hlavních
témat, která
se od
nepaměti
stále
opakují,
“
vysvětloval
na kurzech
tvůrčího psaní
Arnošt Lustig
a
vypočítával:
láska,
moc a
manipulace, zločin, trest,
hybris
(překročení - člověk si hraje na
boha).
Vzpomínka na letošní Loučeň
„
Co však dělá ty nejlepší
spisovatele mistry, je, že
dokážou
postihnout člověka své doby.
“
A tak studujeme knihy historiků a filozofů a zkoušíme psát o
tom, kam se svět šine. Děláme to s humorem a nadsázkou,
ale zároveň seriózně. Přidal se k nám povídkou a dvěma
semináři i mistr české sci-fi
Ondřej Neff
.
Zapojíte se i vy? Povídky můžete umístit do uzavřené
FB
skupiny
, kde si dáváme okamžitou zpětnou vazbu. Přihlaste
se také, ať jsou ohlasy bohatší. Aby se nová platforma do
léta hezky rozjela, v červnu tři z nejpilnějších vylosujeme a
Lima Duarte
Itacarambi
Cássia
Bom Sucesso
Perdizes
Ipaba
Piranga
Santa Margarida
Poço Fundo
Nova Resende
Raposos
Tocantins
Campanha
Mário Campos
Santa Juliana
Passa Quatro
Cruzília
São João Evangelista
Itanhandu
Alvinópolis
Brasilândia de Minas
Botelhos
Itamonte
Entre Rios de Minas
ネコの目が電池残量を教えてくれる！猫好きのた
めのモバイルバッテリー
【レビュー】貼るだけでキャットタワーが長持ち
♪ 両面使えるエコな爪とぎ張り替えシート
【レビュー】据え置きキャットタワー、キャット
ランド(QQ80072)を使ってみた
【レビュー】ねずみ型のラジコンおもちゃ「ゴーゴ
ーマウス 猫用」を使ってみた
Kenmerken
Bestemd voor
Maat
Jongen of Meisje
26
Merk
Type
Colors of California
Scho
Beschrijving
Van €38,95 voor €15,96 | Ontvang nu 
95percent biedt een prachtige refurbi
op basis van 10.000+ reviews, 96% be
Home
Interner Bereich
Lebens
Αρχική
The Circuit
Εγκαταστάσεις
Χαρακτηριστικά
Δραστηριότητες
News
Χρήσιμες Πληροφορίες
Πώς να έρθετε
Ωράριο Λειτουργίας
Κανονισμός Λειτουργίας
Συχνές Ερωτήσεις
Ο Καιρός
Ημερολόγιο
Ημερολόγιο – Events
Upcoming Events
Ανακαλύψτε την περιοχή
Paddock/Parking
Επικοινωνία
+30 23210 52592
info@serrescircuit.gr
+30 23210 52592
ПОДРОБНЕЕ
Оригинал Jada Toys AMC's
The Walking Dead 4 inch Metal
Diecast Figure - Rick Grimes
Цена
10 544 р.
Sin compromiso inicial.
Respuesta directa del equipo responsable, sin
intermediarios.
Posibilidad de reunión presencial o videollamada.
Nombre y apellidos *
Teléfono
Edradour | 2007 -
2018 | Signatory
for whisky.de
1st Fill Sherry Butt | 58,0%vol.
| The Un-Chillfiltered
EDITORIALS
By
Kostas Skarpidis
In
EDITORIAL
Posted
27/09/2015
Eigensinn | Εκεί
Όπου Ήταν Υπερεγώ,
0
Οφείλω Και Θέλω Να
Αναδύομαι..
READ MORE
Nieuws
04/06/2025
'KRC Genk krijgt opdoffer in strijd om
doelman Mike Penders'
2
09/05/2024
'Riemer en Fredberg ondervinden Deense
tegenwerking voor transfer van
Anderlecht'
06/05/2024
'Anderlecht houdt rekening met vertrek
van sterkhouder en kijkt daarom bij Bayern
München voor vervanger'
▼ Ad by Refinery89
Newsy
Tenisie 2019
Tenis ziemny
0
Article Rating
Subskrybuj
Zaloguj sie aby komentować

----------------

## Action item
Format every line of the rows above as a JSON list of strings, one string per line, leaving out blank lines.

## Written reply
[
  "hlavních",
  "témat, která",
  "se od",
  "nepaměti",
  "stále",
  "opakují,",
  "“",
  "vysvětloval",
  "na kurzech",
  "tvůrčího psaní",
  "Arnošt Lustig",
  "a",
  "vypočítával:",
  "láska,",
  "moc a",
  "manipulace, zločin, trest,",
  "hybris",
  "(překročení - člověk si hraje na",
  "boha).",
  "Vzpomínka na letošní Loučeň",
  "„",
  "Co však dělá ty nejlepší",
  "spisovatele mistry, je, že",
  "dokážou",
  "postihnout člověka své doby.",
  "“",
  "A tak studujeme knihy historiků a filozofů a zkoušíme psát o",
  "tom, kam se svět šine. Děláme to s humorem a nadsázkou,",
  "ale zároveň seriózně. Přidal se k nám povídkou a dvěma",
  "semináři i mistr české sci-fi",
  "Ondřej Neff",
  ".",
  "Zapojíte se i vy? Povídky můžete umístit do uzavřené",
  "FB",
  "skupiny",
  ", kde si dáváme okamžitou zpětnou vazbu. Přihlaste",
  "se také, ať jsou ohlasy bohatší. Aby se nová platforma do",
  "léta hezky rozjela, v červnu tři z nejpilnějších vylosujeme a",
  "Lima Duarte",
  "Itacarambi",
  "Cássia",
  "Bom Sucesso",
  "Perdizes",
  "Ipaba",
  "Piranga",
  "Santa Margarida",
  "Poço Fundo",
  "Nova Resende",
  "Raposos",
  "Tocantins",
  "Campanha",
  "Mário Campos",
  "Santa Juliana",
  "Passa Quatro",
  "Cruzília",
  "São João Evangelista",
  "Itanhandu",
  "Alvinópolis",
  "Brasilândia de Minas",
  "Botelhos",
  "Itamonte",
  "Entre Rios de Minas",
  "ネコの目が電池残量を教えてくれる！猫好きのた",
  "めのモバイルバッテリー",
  "【レビュー】貼るだけでキャットタワーが長持ち",
  "♪ 両面使えるエコな爪とぎ張り替えシート",
  "【レビュー】据え置きキャットタワー、キャット",
  "ランド(QQ80072)を使ってみた",
  "【レビュー】ねずみ型のラジコンおもちゃ「ゴーゴ",
  "ーマウス 猫用」を使ってみた",
  "Kenmerken",
  "Bestemd voor",
  "Maat",
  "Jongen of Meisje",
  "26",
  "Merk",
  "Type",
  "Colors of California",
  "Scho",
  "Beschrijving",
  "Van €38,95 voor €15,96 | Ontvang nu ",
  "95percent biedt een prachtige refurbi",
  "op basis van 10.000+ reviews, 96% be",
  "Home",
  "Interner Bereich",
  "Lebens",
  "Αρχική",
  "The Circuit",
  "Εγκαταστάσεις",
  "Χαρακτηριστικά",
  "Δραστηριότητες",
  "News",
  "Χρήσιμες Πληροφορίες",
  "Πώς να έρθετε",
  "Ωράριο Λειτουργίας",
  "Κανονισμός Λειτουργίας",
  "Συχνές Ερωτήσεις",
  "Ο Καιρός",
  "Ημερολόγιο",
  "Ημερολόγιο – Events",
  "Upcoming Events",
  "Ανακαλύψτε την περιοχή",
  "Paddock/Parking",
  "Επικοινωνία",
  "+30 23210 52592",
  "info@serrescircuit.gr",
  "+30 23210 52592",
  "ПОДРОБНЕЕ",
  "Оригинал Jada Toys AMC's",
  "The Walking Dead 4 inch Metal",
  "Diecast Figure - Rick Grimes",
  "Цена",
  "10 544 р.",
  "Sin compromiso inicial.",
  "Respuesta directa del equipo responsable, sin",
  "intermediarios.",
  "Posibilidad de reunión presencial o videollamada.",
  "Nombre y apellidos *",
  "Teléfono",
  "Edradour | 2007 -",
  "2018 | Signatory",
  "for whisky.de",
  "1st Fill Sherry Butt | 58,0%vol.",
  "| The Un-Chillfiltered",
  "EDITORIALS",
  "By",
  "Kostas Skarpidis",
  "In",
  "EDITORIAL",
  "Posted",
  "27/09/2015",
  "Eigensinn | Εκεί",
  "Όπου Ήταν Υπερεγώ,",
  "0",
  "Οφείλω Και Θέλω Να",
  "Αναδύομαι..",
  "READ MORE",
  "Nieuws",
  "04/06/2025",
  "'KRC Genk krijgt opdoffer in strijd om",
  "doelman Mike Penders'",
  "2",
  "09/05/2024",
  "'Riemer en Fredberg ondervinden Deense",
  "tegenwerking voor transfer van",
  "Anderlecht'",
  "06/05/2024",
  "'Anderlecht houdt rekening met vertrek",
  "van sterkhouder en kijkt daarom bij Bayern",
  "München voor vervanger'",
  "▼ Ad by Refinery89",
  "Newsy",
  "Tenisie 2019",
  "Tenis ziemny",
  "0",
  "Article Rating",
  "Subskrybuj",
  "Zaloguj sie aby komentować"
]